6.4.5. Identifying Relevant Content or Recipients
The present invention also provides a method for sharing content within a meta-community, where each member of the meta-community has stored on a remote data server (i) one or more network identifiers, (ii) a sharing preference profile, and (iii) a contact list comprising a plurality of network identifiers, each network identifier in the plurality of network identifiers identifying a member in the meta-community. The method comprises receiving, from a first member of the meta-community, a first identification of content to be shared through a host application on a client device associated with the first member through which the host application is connected to a network and then proposing, from a sharing interface via the host application, a second identification of suggested share content, where the second identification of suggested share content is determined, without user intervention, based on a comparison of (1) one or more characteristics of content shared between members of the meta-community or between members and un-registered users of the meta-community and (2) one or more characteristics of the content identified by the first identification, and where the identification is performed by searching a database addressable by the remote data server that contains content previously shared between members of the meta-community or between members and un-registered users of the meta-community. Then, from the first member, all or a portion of the suggested share content is accepted as actual additional share content and (a) the first identification or the content identified by the first identification of content and (b) the actual additional share content or a second identification corresponding to the actual additional share content is transmitted via the network through the sharing interface to one or more members of meta-community or one or more unregistered users specified by the first member.

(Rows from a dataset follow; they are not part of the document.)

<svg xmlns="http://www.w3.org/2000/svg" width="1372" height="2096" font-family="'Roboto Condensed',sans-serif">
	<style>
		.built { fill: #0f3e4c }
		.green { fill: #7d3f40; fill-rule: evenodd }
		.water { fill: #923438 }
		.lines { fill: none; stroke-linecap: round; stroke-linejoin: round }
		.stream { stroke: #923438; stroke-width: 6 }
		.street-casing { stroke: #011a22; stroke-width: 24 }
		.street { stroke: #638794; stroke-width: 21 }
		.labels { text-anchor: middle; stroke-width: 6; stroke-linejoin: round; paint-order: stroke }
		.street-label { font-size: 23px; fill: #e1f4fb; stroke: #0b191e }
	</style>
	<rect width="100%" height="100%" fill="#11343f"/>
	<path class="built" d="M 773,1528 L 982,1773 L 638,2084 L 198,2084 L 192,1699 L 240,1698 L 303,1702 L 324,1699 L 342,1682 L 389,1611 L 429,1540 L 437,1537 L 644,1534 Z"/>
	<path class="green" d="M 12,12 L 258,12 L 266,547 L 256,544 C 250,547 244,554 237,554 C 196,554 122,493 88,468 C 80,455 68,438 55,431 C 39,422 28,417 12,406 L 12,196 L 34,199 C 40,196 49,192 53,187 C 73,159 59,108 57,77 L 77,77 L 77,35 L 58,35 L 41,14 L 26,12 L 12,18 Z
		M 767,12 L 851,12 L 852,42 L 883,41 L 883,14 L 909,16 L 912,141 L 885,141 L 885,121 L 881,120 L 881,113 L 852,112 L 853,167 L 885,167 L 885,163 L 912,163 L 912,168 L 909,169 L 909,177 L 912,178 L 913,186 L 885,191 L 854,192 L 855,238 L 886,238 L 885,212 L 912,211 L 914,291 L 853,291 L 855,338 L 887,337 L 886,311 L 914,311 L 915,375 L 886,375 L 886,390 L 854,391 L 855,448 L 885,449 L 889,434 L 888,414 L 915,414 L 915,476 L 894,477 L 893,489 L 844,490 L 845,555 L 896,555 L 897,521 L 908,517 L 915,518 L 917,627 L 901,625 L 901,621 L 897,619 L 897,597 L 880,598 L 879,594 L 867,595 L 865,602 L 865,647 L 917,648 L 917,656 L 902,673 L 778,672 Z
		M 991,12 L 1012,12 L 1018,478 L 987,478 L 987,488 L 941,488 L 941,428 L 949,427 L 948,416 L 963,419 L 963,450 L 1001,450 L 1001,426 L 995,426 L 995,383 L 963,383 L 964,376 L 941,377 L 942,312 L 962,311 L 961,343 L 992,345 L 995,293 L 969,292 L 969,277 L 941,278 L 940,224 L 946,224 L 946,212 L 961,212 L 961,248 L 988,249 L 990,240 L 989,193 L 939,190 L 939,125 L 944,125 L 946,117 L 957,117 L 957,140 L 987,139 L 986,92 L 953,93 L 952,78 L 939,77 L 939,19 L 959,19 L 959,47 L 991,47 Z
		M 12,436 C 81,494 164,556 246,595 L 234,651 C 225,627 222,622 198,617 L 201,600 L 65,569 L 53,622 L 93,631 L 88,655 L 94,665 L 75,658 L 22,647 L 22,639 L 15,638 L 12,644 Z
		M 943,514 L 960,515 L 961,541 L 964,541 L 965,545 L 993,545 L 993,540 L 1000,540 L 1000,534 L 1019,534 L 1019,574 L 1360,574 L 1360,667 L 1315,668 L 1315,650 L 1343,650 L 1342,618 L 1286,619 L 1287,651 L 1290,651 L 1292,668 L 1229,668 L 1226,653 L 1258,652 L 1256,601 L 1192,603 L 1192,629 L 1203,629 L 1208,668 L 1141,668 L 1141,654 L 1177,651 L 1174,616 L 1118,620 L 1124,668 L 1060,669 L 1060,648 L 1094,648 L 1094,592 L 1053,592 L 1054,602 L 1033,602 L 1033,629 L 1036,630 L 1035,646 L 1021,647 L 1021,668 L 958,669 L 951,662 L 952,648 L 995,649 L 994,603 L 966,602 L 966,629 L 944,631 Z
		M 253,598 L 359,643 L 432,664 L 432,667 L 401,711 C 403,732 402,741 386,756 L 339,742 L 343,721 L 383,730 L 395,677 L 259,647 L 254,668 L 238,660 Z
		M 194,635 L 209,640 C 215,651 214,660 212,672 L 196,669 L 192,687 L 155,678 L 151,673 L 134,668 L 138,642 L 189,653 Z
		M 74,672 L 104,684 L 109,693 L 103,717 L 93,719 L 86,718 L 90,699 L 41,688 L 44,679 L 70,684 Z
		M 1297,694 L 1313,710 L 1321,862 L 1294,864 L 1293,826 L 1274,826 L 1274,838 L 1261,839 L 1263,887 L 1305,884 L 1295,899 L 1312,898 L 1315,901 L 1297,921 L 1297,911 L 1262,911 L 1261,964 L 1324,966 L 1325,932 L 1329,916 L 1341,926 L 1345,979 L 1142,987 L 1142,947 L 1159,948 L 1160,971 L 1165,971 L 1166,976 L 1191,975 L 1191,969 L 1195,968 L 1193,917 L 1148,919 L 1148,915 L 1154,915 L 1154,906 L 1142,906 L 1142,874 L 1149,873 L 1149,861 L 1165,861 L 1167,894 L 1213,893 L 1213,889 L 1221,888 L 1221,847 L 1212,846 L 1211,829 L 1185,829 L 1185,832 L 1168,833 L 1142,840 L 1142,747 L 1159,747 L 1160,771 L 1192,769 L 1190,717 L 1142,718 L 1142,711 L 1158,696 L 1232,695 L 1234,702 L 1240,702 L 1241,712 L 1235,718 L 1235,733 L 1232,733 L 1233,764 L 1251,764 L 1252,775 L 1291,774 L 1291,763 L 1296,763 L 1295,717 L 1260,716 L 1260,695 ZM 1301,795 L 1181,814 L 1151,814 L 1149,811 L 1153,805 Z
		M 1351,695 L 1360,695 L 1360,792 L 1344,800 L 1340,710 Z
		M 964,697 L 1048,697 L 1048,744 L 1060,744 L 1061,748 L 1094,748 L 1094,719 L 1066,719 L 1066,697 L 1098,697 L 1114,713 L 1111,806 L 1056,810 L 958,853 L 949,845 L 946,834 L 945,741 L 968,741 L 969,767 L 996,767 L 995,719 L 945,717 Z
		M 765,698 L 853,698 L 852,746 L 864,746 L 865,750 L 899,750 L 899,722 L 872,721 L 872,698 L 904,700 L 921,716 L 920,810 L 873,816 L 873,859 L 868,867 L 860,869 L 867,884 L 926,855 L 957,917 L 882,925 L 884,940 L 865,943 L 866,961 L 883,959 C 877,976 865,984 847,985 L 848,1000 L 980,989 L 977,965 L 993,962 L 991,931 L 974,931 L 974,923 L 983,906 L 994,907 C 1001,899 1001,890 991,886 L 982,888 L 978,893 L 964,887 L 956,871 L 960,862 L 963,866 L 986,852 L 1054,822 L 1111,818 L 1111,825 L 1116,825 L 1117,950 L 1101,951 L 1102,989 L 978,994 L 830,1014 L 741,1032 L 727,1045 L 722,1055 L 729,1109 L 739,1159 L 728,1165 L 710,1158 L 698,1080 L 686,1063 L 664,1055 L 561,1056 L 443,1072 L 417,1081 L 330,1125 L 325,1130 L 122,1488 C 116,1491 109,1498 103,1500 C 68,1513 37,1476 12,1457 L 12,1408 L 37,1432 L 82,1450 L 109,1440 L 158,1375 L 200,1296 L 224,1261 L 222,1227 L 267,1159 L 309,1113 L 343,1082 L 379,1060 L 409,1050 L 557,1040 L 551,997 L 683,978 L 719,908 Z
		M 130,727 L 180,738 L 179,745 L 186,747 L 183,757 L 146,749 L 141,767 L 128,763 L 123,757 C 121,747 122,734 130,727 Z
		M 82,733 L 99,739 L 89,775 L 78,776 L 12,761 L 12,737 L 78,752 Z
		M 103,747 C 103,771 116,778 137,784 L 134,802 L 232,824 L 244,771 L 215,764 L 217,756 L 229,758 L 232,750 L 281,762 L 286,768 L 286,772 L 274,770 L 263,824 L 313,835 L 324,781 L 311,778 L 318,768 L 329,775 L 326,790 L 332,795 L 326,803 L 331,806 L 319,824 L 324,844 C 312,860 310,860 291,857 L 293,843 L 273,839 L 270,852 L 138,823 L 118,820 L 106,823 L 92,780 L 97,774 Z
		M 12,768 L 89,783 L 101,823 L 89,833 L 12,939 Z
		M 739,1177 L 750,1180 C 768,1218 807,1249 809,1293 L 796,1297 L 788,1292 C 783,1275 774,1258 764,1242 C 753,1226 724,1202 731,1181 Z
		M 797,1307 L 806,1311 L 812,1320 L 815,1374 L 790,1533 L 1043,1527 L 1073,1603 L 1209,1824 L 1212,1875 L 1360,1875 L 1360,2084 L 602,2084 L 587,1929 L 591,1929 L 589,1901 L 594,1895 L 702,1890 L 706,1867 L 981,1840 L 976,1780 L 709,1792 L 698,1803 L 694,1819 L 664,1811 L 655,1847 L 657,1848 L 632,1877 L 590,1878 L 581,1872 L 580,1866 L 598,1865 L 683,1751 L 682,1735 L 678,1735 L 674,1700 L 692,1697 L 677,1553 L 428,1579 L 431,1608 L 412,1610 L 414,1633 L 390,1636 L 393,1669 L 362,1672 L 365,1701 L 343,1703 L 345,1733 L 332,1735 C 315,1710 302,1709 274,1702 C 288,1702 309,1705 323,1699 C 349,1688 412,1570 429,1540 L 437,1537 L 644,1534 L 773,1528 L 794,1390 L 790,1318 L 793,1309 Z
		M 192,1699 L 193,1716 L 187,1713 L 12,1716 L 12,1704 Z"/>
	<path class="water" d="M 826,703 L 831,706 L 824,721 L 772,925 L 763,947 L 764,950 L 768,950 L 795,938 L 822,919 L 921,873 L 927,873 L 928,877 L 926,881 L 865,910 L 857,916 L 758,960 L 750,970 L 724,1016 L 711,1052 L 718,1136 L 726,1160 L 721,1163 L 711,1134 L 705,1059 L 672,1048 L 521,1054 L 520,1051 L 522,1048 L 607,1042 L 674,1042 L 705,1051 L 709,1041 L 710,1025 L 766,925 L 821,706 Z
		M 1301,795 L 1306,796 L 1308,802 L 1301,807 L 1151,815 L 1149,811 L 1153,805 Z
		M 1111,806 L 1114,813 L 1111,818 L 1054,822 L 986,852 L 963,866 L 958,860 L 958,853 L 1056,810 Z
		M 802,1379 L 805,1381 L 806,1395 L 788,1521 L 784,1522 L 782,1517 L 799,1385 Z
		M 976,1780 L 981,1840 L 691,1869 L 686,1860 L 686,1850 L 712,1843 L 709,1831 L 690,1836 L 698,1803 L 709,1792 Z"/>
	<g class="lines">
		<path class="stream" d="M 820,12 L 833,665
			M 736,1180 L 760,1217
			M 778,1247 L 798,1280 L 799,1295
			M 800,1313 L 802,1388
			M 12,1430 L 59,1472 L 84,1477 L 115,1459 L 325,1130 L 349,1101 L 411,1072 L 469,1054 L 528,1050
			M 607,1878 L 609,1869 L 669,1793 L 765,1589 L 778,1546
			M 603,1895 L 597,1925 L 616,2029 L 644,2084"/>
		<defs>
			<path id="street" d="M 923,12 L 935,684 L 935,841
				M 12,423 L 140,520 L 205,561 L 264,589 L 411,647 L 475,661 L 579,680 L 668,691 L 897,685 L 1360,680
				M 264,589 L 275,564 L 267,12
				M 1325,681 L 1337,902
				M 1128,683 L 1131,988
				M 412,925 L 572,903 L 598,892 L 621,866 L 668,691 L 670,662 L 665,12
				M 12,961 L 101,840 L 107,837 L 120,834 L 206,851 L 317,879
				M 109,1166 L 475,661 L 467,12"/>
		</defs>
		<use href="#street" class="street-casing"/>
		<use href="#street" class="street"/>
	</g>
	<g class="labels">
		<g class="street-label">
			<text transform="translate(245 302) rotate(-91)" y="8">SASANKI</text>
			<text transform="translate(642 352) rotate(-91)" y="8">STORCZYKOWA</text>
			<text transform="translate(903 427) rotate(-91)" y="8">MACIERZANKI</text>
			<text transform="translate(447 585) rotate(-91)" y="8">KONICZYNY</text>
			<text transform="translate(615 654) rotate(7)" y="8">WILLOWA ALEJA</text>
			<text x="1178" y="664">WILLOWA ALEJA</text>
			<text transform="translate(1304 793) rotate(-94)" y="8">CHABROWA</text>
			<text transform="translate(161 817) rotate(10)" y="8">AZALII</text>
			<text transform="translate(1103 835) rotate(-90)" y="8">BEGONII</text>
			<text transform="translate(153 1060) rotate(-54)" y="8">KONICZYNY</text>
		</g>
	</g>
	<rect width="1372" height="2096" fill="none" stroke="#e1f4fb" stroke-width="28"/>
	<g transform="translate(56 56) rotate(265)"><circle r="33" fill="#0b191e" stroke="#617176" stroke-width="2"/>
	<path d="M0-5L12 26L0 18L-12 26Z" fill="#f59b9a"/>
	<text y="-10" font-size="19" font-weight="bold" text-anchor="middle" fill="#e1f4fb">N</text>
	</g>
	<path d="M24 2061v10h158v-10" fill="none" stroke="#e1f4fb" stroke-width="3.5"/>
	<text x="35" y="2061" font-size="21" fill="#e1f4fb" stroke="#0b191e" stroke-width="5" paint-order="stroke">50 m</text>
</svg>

In some embodiments, the suggested share content comprises content that was previously shared between members of the meta-community or between members and un-registered users of the meta-community. In some embodiments, the suggested share content comprises an advertisement that is relevant to the content identified by the first identification.
In other embodiments, the list of suggested recipients is identified by comparing sharing preference profiles of members or unregistered users of the meta-communities. For example, one or more characteristics of the sharing preference profiles will be used to search against one or more database of sharing preference profiles. Members with similar sharing preference profiles will be identified. In some embodiments, members with similar sharing preference profiles that are also in the contact list of the first member will be recommended to the first member as suggested recipients of the content identified by the first member. In some embodiments, the first member may choose to expand the scope of suggested recipients to include additional members who have subscribed to receive a certain type of content.
All references cited herein are incorporated herein by reference in their entirety and for all purposes to the same extent as if each individual publication or patent or patent application was specifically and individually indicated to be incorporated by reference in its entirety for all purposes.
Many modifications and variations of this invention can be made without departing from its spirit and scope, as will be apparent to those skilled in the art. The specific embodiments described herein are offered by way of example only, and the invention is to be limited only by the terms of the appended claims, along with the full scope of equivalents to which such claims are entitled.